Department of Interventional Vascular Surgery, Binzhou People's Hospital, 7 Huang-he Road, Binzhou, 256600, China.
Department of Interventional Radiology, Xuzhou Central Hospital, 199 South Jie-fang Road, Xuzhou, 221009, China.
Abdom Radiol (NY). 2017 Nov;42(11):2745-2751. doi: 10.1007/s00261-017-1174-8.
To determine the clinical efficiency and long-term outcomes between unilateral and bilateral stent insertion in patients with malignant hilar biliary obstruction.
From August 2012 to February 2016, 63 consecutive patients with malignant hilar biliary obstruction were treated with unilateral or bilateral stent insertion at our center.

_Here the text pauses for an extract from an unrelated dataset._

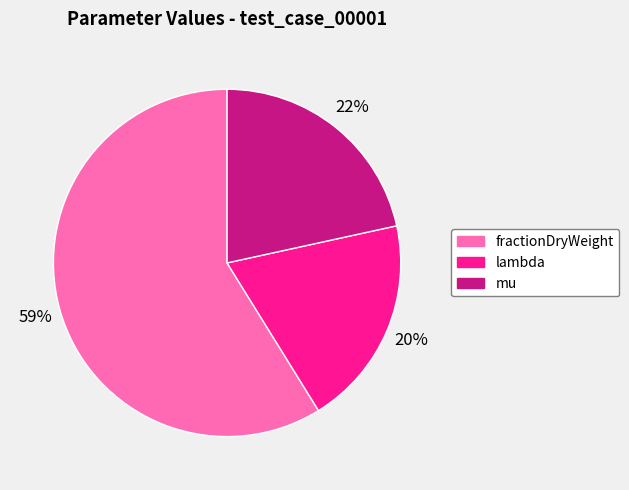

True or false: mu accounts for 22% of the total.

True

The bilateral stents were inserted using the side-by-side technique. The clinical efficiency and long-term outcomes were compared between the two groups.

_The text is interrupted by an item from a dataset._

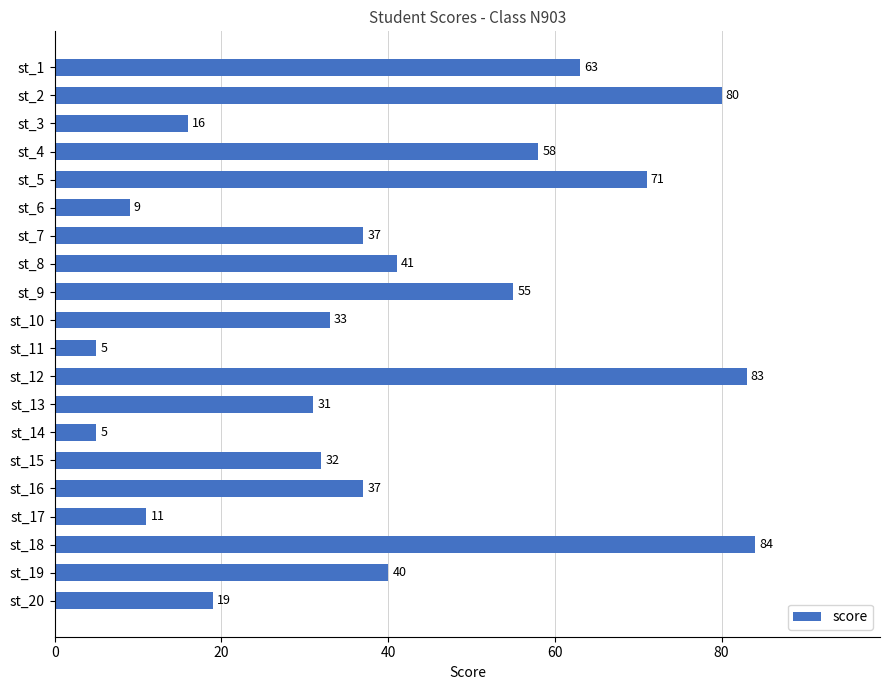

What is the change in value from st_7 to st_11?

-32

Unilateral and bilateral stent insertions were successfully performed in 31 of 33 and 27 of 30 patients, respectively (P = 0.912). No procedure-related complication occurred. Clinical success was achieved in 29 of 31 patients in the unilateral stent group and in 26 of 27 patients in the bilateral stent group (P = 0.637). During the follow-up, re-obstruction of stent occurred in five patients in the unilateral stent group and in three patients in the bilateral stent group (P = 0.58). The significant differences were not observed in the stent patency time (368 vs. 387 days, P = 0.685) and survival (200 vs. 198 days, P = 0.751) between two groups. Based on the univariate and multivariate analyses, the independent risk factors for decreasing the survival time included higher Eastern Cooperative Oncology Group performance status (P = 0.018), higher alanine aminotransferase level (P = 0.009), and absence of anticancer treatment after stent insertion (P = 0.002).

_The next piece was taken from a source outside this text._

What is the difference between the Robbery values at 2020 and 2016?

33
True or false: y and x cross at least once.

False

Compared to bilateral stent insertion for malignant hilar biliary obstruction, unilateral stent insertion can provide comparable clinical efficiency and long-term outcomes.
比较单侧和双侧支架置入治疗恶性肝门部胆管梗阻患者的临床疗效和长期预后。
2012 年 8 月至 2016 年 2 月,本中心连续收治 63 例恶性肝门部胆管梗阻患者,采用单侧或双侧支架置入治疗。双侧支架采用侧-侧技术置入。比较两组患者的临床疗效和长期预后。
33 例患者中,31 例成功实施单侧支架置入,27 例成功实施双侧支架置入(P=0.912)。无手术相关并发症发生。单侧支架组 29 例和双侧支架组 26 例患者获得临床成功(P=0.637)。随访期间,单侧支架组 5 例和双侧支架组 3 例患者支架再梗阻(P=0.58)。两组患者支架通畅时间(368 天 vs. 387 天,P=0.685)和生存时间(200 天 vs. 198 天,P=0.751)差异均无统计学意义。单因素和多因素分析结果显示,影响生存时间的独立危险因素包括较高的东部肿瘤协作组体能状态评分(P=0.018)、较高的丙氨酸氨基转移酶水平(P=0.009)和支架置入后未接受抗癌治疗(P=0.002)。
与双侧支架置入相比,单侧支架置入治疗恶性肝门部胆管梗阻可获得相似的临床疗效和长期预后。